Top of Data for this exercise
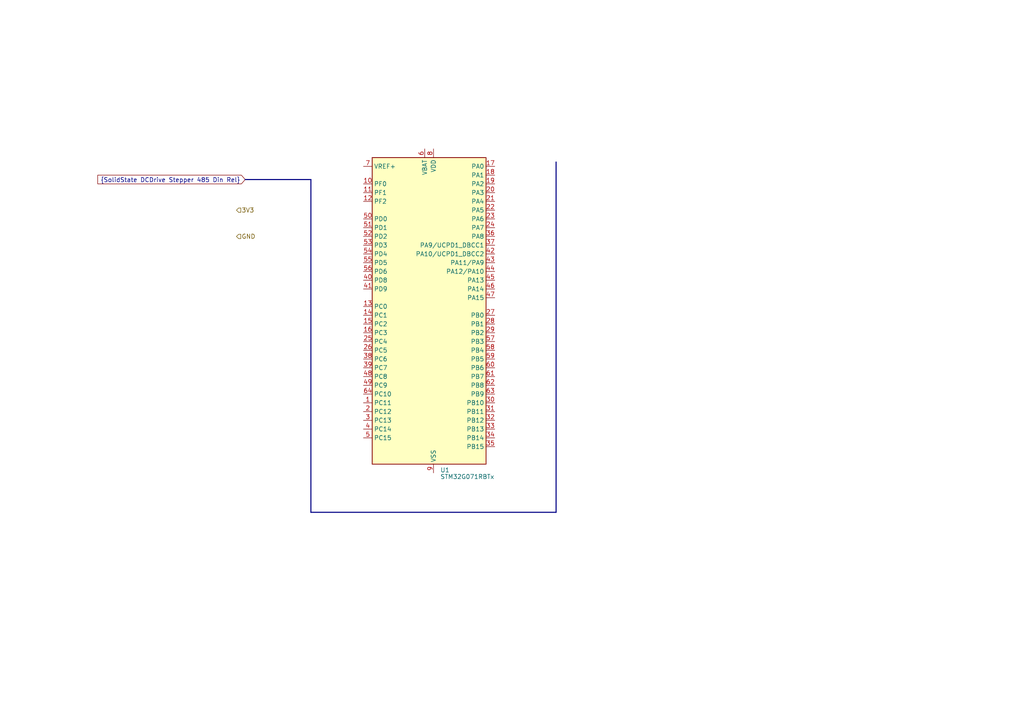
<source format=kicad_sch>
(kicad_sch (version 20230121) (generator eeschema)

  (uuid 56643787-a700-4636-a67a-41d0b46833a9)

  (paper "A4")

  


  (bus (pts (xy 71.12 52.07) (xy 90.17 52.07))
    (stroke (width 0) (type default))
    (uuid 2c2d56cd-5f92-4a51-aab2-4c9bd697c741)
  )
  (bus (pts (xy 90.17 52.07) (xy 90.17 148.59))
    (stroke (width 0) (type default))
    (uuid 313505bd-4517-4dac-9f32-b37aae55132b)
  )
  (bus (pts (xy 161.29 46.99) (xy 161.29 148.59))
    (stroke (width 0) (type default))
    (uuid a6bb288c-d317-4b67-a2cb-cfe4de13fe8f)
  )
  (bus (pts (xy 90.17 148.59) (xy 161.29 148.59))
    (stroke (width 0) (type default))
    (uuid a9b8da7f-5539-4077-91fc-a91b584acc20)
  )

  (global_label "{SolidState DCDrive Stepper 485 Din Rel}" (shape input) (at 71.12 52.07 180) (fields_autoplaced)
    (effects (font (size 1.27 1.27)) (justify right))
    (uuid 1d05e1b4-71e3-4ea4-aa66-b7f32e154435)
    (property "Intersheetrefs" "${INTERSHEET_REFS}" (at 27.8769 52.07 0)
      (effects (font (size 1.27 1.27)) (justify right) hide)
    )
  )

  (hierarchical_label "GND" (shape input) (at 68.58 68.58 0) (fields_autoplaced)
    (effects (font (size 1.27 1.27)) (justify left))
    (uuid 8f9cf257-e7a8-48b8-9967-aa7da54fd025)
  )
  (hierarchical_label "3V3" (shape input) (at 68.58 60.96 0) (fields_autoplaced)
    (effects (font (size 1.27 1.27)) (justify left))
    (uuid c2267c3f-ff44-48de-917b-e29bc024d813)
  )

  (symbol (lib_id "MCU_ST_STM32G0:STM32G071RBTx") (at 123.19 91.44 0) (unit 1)
    (in_bom yes) (on_board yes) (dnp no) (fields_autoplaced)
    (uuid 2a423ed9-3d20-4fb9-9172-67f94a38fe34)
    (property "Reference" "U1" (at 127.6859 136.3425 0)
      (effects (font (size 1.27 1.27)) (justify left))
    )
    (property "Value" "STM32G071RBTx" (at 127.6859 138.2635 0)
      (effects (font (size 1.27 1.27)) (justify left))
    )
    (property "Footprint" "Package_QFP:LQFP-64_10x10mm_P0.5mm" (at 107.95 134.62 0)
      (effects (font (size 1.27 1.27)) (justify right) hide)
    )
    (property "Datasheet" "https://www.st.com/resource/en/datasheet/stm32g071rb.pdf" (at 123.19 91.44 0)
      (effects (font (size 1.27 1.27)) hide)
    )
    (pin "1" (uuid a67098e6-6ec1-41a7-b0af-fec26f52a48c))
    (pin "10" (uuid 66a068f1-f9b7-47ff-bc0f-5774cdacd3b2))
    (pin "11" (uuid df68237f-ec94-4df8-b489-f80157577d2b))
    (pin "12" (uuid b497b130-5f45-4e79-b4ae-6a7e375a3fc0))
    (pin "13" (uuid 783ae080-13d7-4a06-b2e5-d5f11d2ec4e2))
    (pin "14" (uuid 724eaae5-c44f-4b27-8b39-afb2744935d0))
    (pin "15" (uuid fadf231a-c9a5-4b34-80e0-d0d5dca67ab9))
    (pin "16" (uuid 86b4f856-aeb0-4fa6-93b1-4c92ea16f824))
    (pin "17" (uuid e168081e-4521-48ed-b49f-d93e8e6cc9b8))
    (pin "18" (uuid fd72fc6f-647e-4c41-aa05-9ec75ebf1949))
    (pin "19" (uuid 3ed44c5a-c13f-43f8-b8d0-55843f65a8a8))
    (pin "2" (uuid ead659f0-f9ed-425a-9ea7-b6a3f97a4bae))
    (pin "20" (uuid b38451ff-1b04-40a8-bda9-47f39a2d0c97))
    (pin "21" (uuid 2ca36f2a-2f49-44f1-adca-48a60bbfddb2))
    (pin "22" (uuid b8885ef1-a7fd-41d5-82f6-9e8652937d8d))
    (pin "23" (uuid d7996904-d6cf-4df3-9322-899abe146a65))
    (pin "24" (uuid dfd0af05-6f01-40d8-b5b7-f6f558a80d7e))
    (pin "25" (uuid 7e0b172d-4ff6-41f5-b722-11d6f3c9bd25))
    (pin "26" (uuid 708ab86a-de5a-41c4-bf2b-c4affcad352b))
    (pin "27" (uuid 51bfa654-a262-42b7-adf2-abf37cf407cd))
    (pin "28" (uuid 741847a5-5e1f-462a-b224-efae67dd6b9c))
    (pin "29" (uuid 01219c86-4731-4395-a83f-3fd5774f87fe))
    (pin "3" (uuid 269dc30b-1621-4efb-a0d0-2aec0ce15bf9))
    (pin "30" (uuid fd196822-fc69-4b79-ad90-26c7ed955eca))
    (pin "31" (uuid 935f10eb-5e29-4e53-bc72-96486d0d3baf))
    (pin "32" (uuid c9e6f1a2-59b2-405d-9909-ea32f64e638d))
    (pin "33" (uuid ebb0ee53-c8f7-46c0-b6d6-fc247ecaaf64))
    (pin "34" (uuid 4fb4ca53-27f8-4cf7-92fd-d8d3ecc4325b))
    (pin "35" (uuid 85be9b71-a72a-48de-8858-f07a401a2511))
    (pin "36" (uuid 92c7f2fe-1d8f-4358-a276-451407eed9bb))
    (pin "37" (uuid 14481274-4f1a-4629-be82-96465b5bc5f7))
    (pin "38" (uuid dcbc41ff-9876-4dce-8a9b-d96d7268a4f2))
    (pin "39" (uuid 1773d882-47e1-43df-bcbe-cce9bba4ed67))
    (pin "4" (uuid b996c5a8-614c-4d17-ae32-cf72738bef82))
    (pin "40" (uuid 1a501229-5da3-4608-aaf9-677a1b8b8492))
    (pin "41" (uuid da8c81ce-5023-4a65-87a1-d64f9bcfa1b4))
    (pin "42" (uuid c3556166-d82c-4caf-8cd4-6b0833291fe6))
    (pin "43" (uuid 68165f50-9257-47e0-bb08-de504e84a5a8))
    (pin "44" (uuid 5a13a9f3-d103-45eb-96c5-ed0c70835e3b))
    (pin "45" (uuid ea18cb73-5235-4376-bdce-899090cc0141))
    (pin "46" (uuid b218f8f7-b074-4ff6-a0a5-92ab08905cc7))
    (pin "47" (uuid 39c6f3fa-95f1-400a-ac7d-da4bc3cfdcb2))
    (pin "48" (uuid 6b63680c-c3a7-4e7f-9e50-7a75d3386663))
    (pin "49" (uuid f3bad244-8776-4f6c-a8cc-2f81ffe65fe2))
    (pin "5" (uuid a0b0d7c1-a55b-4ac8-ab2e-345144a8ab62))
    (pin "50" (uuid 74d85d11-f16f-4a55-b343-7caee2dcb58b))
    (pin "51" (uuid ef0e8d0e-5793-436c-9d65-fa0d511faaa6))
    (pin "52" (uuid 1293ead8-7de5-4ea9-9546-255f10283875))
    (pin "53" (uuid 33d57374-e691-4602-a5f1-a135fb6828b5))
    (pin "54" (uuid 7f9e3252-538c-4ff5-b65b-49121ad546ed))
    (pin "55" (uuid bf6e9af2-ac58-435d-88de-5461e791c75e))
    (pin "56" (uuid 794dcd5c-4fc2-4f60-849f-ba3f82bc2ab4))
    (pin "57" (uuid 0b5bc033-931b-46f1-8102-1b6dd34f1a2b))
    (pin "58" (uuid 806d5c04-341d-416e-8ade-07b4094d4e30))
    (pin "59" (uuid 735b9e4b-3b7d-4130-8433-c12f4168ab4d))
    (pin "6" (uuid b4b2edbc-cb52-4c37-8294-578128d49c15))
    (pin "60" (uuid cfdb85b7-631f-4635-8795-c39321df3c8d))
    (pin "61" (uuid 487c0062-079a-436e-98d1-513513b7e281))
    (pin "62" (uuid 35fe4d21-3cd0-4f37-b772-2e00c8e7b33c))
    (pin "63" (uuid 07ca94a3-a326-4adb-94be-af49c9276bf5))
    (pin "64" (uuid 5b61b38d-04f8-4b79-b5de-c25910371b0c))
    (pin "7" (uuid 645b5669-348f-428e-a42e-a010c348d0d5))
    (pin "8" (uuid 2d648ae1-9ad8-493b-b684-7ee461fe8259))
    (pin "9" (uuid cf4074d7-f5a6-46b4-864d-655af05af507))
    (instances
      (project "rollo control"
        (path "/7fd4875b-e2b3-49e9-a377-320ee6c6aef7/b064a3a0-8e1c-428b-926c-87bb409e743d"
          (reference "U1") (unit 1)
        )
        (path "/7fd4875b-e2b3-49e9-a377-320ee6c6aef7"
          (reference "U2") (unit 1)
        )
      )
    )
  )
)

</source>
Bottom of Data for this exercise
» **Activity**
From the records given above, copy all lines containing "unit".

» **Answer**
  (symbol (lib_id "MCU_ST_STM32G0:STM32G071RBTx") (at 123.19 91.44 0) (unit 1)
          (reference "U1") (unit 1)
          (reference "U2") (unit 1)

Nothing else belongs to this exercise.